A poem by Madison Julius Cawein

I.

Morning

Deep in her broom-sedge, burs and iron-weeds,
Her frost-slain asters and dead mallow-moons,
Where gray the wilding clematis balloons
The brake with puff-balls: where the slow stream leads
Her sombre steps: decked with the scarlet beads
Of hip and haw: through dolorous maroons
And desolate golds, she goes: the wailing tunes
Of all the winds about her like wild reeds.
The red wrought-iron hues that flush the green
Of blackberry briers, and the bronze that stains
The oak's sere leaves, are in her cheeks: the gray
Of forest pools, clocked thin with ice, is keen
In her cold eyes: and in her hair the rain's
Chill silver glimmers like a winter ray.

II.

Noon

Lost in the sleepy grays and drowsy browns
Of woodlands, smoky with the autumn haze,
Where dull the last leafed maples, smouldering, blaze
Like ghosts of wigwam fires, the Month uncrowns
Her frosty hair, and where the forest drowns
The road in shadows, in the rutted ways,
Filled full of freezing rain, her robe she lays
Of tattered gold, and seats herself and frowns.
And at her frown each wood and bushy hill
Darkens with prescience of approaching storm,
Her soul's familiar fiend, who, with wild broom
Of wind and rain, works her resistless will,
Sweeping the world, and driving with mad arm
The clouds, like leaves, through the tumultuous gloom.

III.

Evening

The shivering wind sits in the oaks, whose limbs,
Twisted and tortured, nevermore are still;
Grief and decay sit with it, they, whose chill
Autumnal touch makes hectic red the rims
Of all the oak leaves; desolating dims
The ageratum's blue that banks the rill,
And splits the milkweed's pod upon the hill,
And shakes it free of the last seed that swims.
Down goes the day despondent to its close:
And now the sunset's hands of copper build
A tower of brass, behind whose burning bars
The day, in fierce, barbarian repose,
Like some imprisoned Inca sits, hate-filled,
Crowned with the gold corymbus of the stars.

IV.

Night

There is a booming in the forest boughs:
Tremendous feet seem trampling through the trees:
The storm is at his wildman revelries,
And earth and heaven echo his carouse.
Night reels with tumult.

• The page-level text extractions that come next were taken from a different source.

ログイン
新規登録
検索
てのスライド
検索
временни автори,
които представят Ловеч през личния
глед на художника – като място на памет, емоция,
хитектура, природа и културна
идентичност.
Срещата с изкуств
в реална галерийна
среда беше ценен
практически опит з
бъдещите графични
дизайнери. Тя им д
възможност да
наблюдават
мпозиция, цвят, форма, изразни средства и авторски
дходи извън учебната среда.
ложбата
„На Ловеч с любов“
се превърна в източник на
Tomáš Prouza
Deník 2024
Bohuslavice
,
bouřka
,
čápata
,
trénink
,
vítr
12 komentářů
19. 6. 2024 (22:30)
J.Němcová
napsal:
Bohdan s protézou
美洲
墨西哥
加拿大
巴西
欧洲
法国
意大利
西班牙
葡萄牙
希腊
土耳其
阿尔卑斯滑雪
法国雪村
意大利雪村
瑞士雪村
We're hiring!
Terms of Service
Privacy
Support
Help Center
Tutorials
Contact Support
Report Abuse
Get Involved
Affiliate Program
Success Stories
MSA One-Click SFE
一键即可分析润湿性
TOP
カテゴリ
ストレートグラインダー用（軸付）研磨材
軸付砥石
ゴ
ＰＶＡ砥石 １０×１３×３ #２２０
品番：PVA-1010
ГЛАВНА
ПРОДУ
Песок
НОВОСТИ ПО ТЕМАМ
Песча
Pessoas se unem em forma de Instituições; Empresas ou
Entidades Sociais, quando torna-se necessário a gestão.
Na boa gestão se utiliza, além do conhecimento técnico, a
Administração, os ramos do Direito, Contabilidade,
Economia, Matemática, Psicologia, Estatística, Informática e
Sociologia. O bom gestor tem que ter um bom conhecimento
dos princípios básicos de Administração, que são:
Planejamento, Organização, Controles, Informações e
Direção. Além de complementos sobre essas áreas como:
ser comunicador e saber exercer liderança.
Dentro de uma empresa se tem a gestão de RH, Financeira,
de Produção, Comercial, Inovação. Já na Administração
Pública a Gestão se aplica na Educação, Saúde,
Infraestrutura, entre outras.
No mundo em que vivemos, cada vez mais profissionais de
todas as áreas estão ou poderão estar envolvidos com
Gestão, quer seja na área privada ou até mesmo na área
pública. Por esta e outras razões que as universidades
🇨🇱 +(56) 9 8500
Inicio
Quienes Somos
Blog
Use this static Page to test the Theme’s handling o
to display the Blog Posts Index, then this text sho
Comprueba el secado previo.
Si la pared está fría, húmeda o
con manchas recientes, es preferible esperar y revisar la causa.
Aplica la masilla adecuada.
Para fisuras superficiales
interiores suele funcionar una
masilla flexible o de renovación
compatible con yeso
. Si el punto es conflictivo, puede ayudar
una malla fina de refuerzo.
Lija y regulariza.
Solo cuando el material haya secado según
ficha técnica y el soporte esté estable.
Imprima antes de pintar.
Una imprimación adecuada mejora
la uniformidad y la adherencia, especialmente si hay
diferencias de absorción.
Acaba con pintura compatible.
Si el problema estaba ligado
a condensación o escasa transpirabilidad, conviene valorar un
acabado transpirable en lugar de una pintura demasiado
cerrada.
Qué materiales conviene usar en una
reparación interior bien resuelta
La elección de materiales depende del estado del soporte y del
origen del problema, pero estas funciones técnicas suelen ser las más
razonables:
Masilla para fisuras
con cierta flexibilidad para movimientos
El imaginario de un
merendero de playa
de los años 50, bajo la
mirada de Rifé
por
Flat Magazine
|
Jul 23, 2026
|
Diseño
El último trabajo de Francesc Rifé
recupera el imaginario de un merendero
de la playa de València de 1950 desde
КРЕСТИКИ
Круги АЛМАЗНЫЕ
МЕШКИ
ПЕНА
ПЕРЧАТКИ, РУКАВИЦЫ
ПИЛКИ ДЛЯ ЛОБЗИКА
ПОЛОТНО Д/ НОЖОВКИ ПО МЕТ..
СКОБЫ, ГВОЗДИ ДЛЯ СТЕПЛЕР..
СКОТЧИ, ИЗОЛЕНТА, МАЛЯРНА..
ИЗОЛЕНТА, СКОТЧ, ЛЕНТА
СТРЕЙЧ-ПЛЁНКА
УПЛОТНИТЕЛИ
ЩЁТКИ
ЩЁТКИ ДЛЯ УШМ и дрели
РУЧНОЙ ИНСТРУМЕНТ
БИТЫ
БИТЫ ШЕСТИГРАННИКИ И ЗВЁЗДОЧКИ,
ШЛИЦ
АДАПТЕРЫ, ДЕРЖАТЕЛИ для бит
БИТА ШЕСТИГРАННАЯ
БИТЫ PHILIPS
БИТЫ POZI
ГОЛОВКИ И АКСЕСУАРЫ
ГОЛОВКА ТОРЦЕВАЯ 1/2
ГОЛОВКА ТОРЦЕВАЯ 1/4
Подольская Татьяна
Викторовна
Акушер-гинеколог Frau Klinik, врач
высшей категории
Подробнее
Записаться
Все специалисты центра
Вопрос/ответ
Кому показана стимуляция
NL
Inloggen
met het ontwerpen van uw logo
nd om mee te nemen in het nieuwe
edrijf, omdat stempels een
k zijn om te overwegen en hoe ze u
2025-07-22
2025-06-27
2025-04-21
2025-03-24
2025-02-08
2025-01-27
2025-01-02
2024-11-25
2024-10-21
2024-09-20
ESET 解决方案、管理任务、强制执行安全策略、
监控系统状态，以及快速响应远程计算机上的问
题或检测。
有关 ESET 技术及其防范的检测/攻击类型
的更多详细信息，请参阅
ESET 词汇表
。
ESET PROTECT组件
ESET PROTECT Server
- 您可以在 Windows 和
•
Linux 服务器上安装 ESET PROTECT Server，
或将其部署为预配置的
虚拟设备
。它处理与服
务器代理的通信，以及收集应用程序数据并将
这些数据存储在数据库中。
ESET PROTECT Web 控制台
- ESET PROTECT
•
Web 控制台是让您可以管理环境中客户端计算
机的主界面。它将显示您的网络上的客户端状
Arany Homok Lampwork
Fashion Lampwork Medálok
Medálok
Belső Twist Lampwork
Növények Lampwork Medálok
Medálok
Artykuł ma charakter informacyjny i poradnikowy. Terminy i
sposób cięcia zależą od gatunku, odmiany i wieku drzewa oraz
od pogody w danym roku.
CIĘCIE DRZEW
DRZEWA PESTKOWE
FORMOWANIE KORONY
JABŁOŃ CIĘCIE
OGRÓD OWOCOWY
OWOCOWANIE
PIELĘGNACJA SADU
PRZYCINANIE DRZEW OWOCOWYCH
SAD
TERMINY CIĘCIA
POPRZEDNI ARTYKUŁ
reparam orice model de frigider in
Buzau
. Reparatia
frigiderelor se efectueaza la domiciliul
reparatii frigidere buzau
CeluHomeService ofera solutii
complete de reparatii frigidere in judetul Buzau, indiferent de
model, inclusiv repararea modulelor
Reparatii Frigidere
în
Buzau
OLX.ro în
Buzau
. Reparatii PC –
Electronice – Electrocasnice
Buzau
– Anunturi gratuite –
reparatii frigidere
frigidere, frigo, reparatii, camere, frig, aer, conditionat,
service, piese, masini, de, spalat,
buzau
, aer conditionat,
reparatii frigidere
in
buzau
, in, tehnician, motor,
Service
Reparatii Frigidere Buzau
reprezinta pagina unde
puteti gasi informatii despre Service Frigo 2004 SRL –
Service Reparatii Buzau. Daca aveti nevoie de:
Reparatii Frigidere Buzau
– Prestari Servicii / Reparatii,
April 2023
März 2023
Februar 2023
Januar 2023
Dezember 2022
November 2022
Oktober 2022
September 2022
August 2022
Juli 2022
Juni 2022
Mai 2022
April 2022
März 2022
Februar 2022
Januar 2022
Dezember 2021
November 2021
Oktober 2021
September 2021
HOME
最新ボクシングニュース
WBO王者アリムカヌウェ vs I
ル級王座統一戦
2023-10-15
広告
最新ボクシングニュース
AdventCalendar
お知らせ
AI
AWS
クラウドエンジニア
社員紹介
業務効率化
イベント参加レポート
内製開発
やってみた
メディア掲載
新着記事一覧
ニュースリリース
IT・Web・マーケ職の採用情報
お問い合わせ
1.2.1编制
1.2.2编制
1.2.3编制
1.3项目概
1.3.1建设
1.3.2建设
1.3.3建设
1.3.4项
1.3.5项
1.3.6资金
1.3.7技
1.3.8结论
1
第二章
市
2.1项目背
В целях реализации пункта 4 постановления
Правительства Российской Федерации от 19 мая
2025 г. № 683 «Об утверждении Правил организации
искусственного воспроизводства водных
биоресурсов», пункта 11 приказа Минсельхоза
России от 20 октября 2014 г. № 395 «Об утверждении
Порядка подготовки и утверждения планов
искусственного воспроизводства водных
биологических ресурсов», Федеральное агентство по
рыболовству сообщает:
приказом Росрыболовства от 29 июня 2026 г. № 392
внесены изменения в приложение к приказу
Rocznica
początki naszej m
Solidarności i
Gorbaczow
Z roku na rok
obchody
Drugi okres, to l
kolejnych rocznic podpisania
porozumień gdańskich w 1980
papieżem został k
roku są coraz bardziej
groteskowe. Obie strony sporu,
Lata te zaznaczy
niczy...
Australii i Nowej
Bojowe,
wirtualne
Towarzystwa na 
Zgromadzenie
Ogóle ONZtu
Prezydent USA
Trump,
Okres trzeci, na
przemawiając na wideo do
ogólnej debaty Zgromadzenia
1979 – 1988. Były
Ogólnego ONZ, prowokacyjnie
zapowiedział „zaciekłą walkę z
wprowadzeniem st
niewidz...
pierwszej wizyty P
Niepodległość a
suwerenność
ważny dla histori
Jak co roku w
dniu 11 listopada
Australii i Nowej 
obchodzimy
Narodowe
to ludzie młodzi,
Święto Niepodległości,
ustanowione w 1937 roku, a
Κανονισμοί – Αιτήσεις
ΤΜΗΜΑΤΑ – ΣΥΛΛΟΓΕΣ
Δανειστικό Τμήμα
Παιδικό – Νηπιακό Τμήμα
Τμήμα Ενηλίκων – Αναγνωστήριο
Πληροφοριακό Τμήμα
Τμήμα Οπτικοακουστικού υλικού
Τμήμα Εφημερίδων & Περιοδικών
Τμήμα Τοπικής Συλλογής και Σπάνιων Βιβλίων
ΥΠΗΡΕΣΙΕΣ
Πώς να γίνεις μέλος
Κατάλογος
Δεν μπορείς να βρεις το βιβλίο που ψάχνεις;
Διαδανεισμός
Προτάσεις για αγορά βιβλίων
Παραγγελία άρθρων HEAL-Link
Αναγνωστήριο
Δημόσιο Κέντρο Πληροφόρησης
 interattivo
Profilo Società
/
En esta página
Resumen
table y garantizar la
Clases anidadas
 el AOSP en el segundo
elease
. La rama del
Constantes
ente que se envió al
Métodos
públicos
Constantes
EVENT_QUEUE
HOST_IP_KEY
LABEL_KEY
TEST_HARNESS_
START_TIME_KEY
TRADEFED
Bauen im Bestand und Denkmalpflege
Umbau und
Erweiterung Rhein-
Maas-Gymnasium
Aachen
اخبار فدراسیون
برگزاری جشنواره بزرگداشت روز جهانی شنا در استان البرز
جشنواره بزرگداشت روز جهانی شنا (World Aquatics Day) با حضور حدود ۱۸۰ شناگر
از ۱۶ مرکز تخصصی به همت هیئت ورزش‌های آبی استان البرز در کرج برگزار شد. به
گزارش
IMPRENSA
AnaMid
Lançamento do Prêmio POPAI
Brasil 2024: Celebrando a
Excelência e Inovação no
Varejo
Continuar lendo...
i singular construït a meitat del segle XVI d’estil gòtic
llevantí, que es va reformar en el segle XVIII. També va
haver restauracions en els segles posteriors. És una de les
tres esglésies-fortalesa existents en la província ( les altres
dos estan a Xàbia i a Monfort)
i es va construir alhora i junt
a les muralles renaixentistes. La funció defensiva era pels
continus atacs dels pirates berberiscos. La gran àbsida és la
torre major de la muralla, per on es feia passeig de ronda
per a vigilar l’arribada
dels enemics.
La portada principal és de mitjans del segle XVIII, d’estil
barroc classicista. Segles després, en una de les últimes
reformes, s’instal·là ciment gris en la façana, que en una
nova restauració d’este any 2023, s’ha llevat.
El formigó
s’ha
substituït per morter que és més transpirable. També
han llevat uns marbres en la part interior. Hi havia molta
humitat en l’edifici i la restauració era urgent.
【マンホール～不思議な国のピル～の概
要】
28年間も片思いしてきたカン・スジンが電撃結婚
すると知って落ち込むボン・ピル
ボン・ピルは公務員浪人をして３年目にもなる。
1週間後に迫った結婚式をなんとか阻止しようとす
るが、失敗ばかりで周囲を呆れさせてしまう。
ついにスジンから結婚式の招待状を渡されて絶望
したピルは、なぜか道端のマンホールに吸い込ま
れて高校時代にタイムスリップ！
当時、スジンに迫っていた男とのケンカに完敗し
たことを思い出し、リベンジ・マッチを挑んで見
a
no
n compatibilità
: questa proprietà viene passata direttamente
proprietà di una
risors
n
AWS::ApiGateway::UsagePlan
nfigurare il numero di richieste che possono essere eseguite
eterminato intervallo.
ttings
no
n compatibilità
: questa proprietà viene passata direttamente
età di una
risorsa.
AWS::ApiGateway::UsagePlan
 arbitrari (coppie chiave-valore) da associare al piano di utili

And from out her house
Of cloud the moon looks, like a face one sees
In nightmare, hurrying with pale eyes that freeze,
Stooping above with white, malignant brows.
The isolated oak upon the hill,
That seemed, at sunset, in terrific lands
A Titan head black in a sea of blood,
Now seems a monster harp, whose wild strings thrill
To the vast fingering of innumerable hands,
The Spirits of Tempest and of Solitude.